Größere Mengen unreifer Tomaten lassen sich gut zu Chutney einkochen. Bei der Vorbereitung sollte man darauf achten, dass man den harten Strunk entfernt, da er besonders viel Solanin enthält. Je nach Vorliebe kann man das Chutney süß-sauer machen - mit Zwiebeln und Äpfeln. Oder scharf - mit Chili, Ingwer und Knoblauch. Gewürzt mit Kreuzkümmel, Koriandersamen, Curry und Senfkörnern geht es dagegen eher in die indische Richtung. Tomaten-Chutney mit Trockenpflaumen oder Datteln gilt in der ayurvedischen Küche als harmonisierend und verdauungsfördernd. Chutneys haben die faszinierende Eigenschaft, dass sie alle Geschmacksrichtungen vereinen: süß, sauer, salzig, bitter, außerdem scharf und herb.

(Foto: N/A)

Für fünf bis sechs große Einmachgläser Chutney braucht man zwei bis drei Kilo Tomaten. Für den Geschmack und die Konsistenz ist es gut, wenn auch ein paar rote und halbrote Tomaten dabei sind. Gut kombinieren lassen sich unreife Tomaten mit Fallobst, zum Beispiel mit überreifen Äpfeln und Zwetschgen, aber auch mit getrockneten Datteln. Obst und Gemüse gut putzen, angefaulte Stellen, Strünke, bei den Äpfeln Kerngehäuse und bei den Zwetschgen die Steine entfernen. Alles in kleine Würfel oder Scheiben schneiden. Vier Zwiebeln, fünf Knoblauchzehen und eine große Knolle frischen Ingwer schälen und fein hacken. Knoblauch und Ingwer in Sonnenblumenöl anschwitzen, anschließend Zwiebeln, Tomaten, Äpfel oder andere Früchte zugeben. Senfkörner, Koriandersamen, Chilischote und etwas Kurkuma einrühren. Mit einem halben Liter (mildem) Apfelessig aufgießen, 750 Gramm Zucker dazugeben und gut verrühren. Einmal aufkochen lassen, Temperatur reduzieren und zwei Stunden lang köcheln lassen.

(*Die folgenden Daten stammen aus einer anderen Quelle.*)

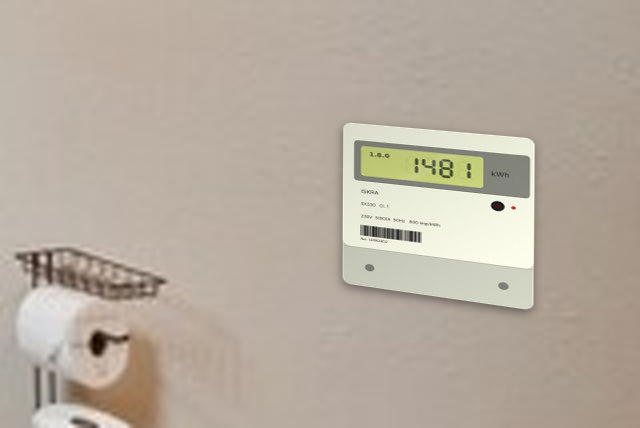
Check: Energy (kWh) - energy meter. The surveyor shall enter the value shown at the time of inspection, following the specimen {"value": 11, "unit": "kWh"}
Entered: {"value": 1481, "unit": "kWh"}
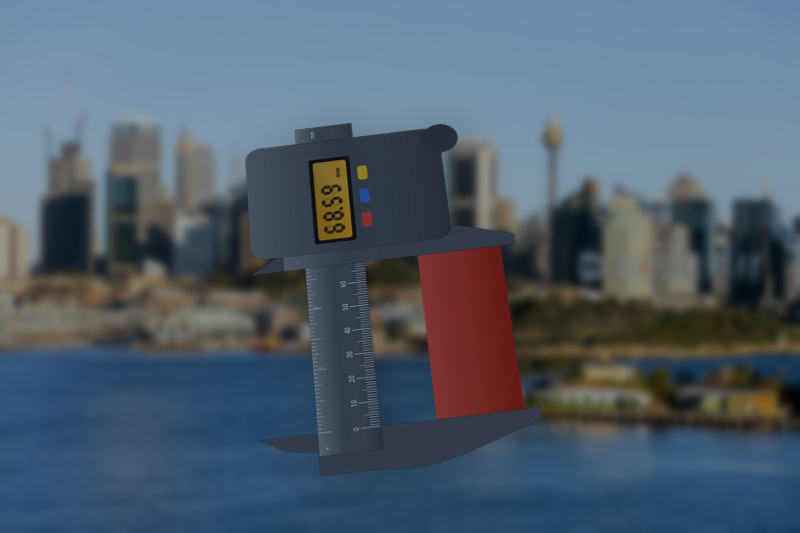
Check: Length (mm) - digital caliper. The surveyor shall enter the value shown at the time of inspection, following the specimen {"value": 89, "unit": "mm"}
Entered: {"value": 68.59, "unit": "mm"}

Wenn das Chutney zähflüssig und rötlich braun wird, vom Herd nehmen und etwas abkühlen lassen. Eventuell mit Aceto Balsamico und Chiliflocken verfeinern. Am besten in frisch sterilisierte, noch heiße Weck-Gläser füllen, die Gläser stürzen und abkühlen lassen. Auf diese Weise hält sich das Chutney problemlos monatelang, bis zum nächsten Frühjahr, wenn die Grillsaison wieder beginnt. Tomaten-Chutney schmeckt zu gegrilltem Geflügel, zu Gemüse- und Currygerichten, perfekt passt es auch zu rotem Dal (veganes Linsencurry) mit Reis. Vorsicht: Das Chutney kann süchtig machen, aber man sollte nicht zu viel davon essen, denn es enthält immer noch genug Solanin.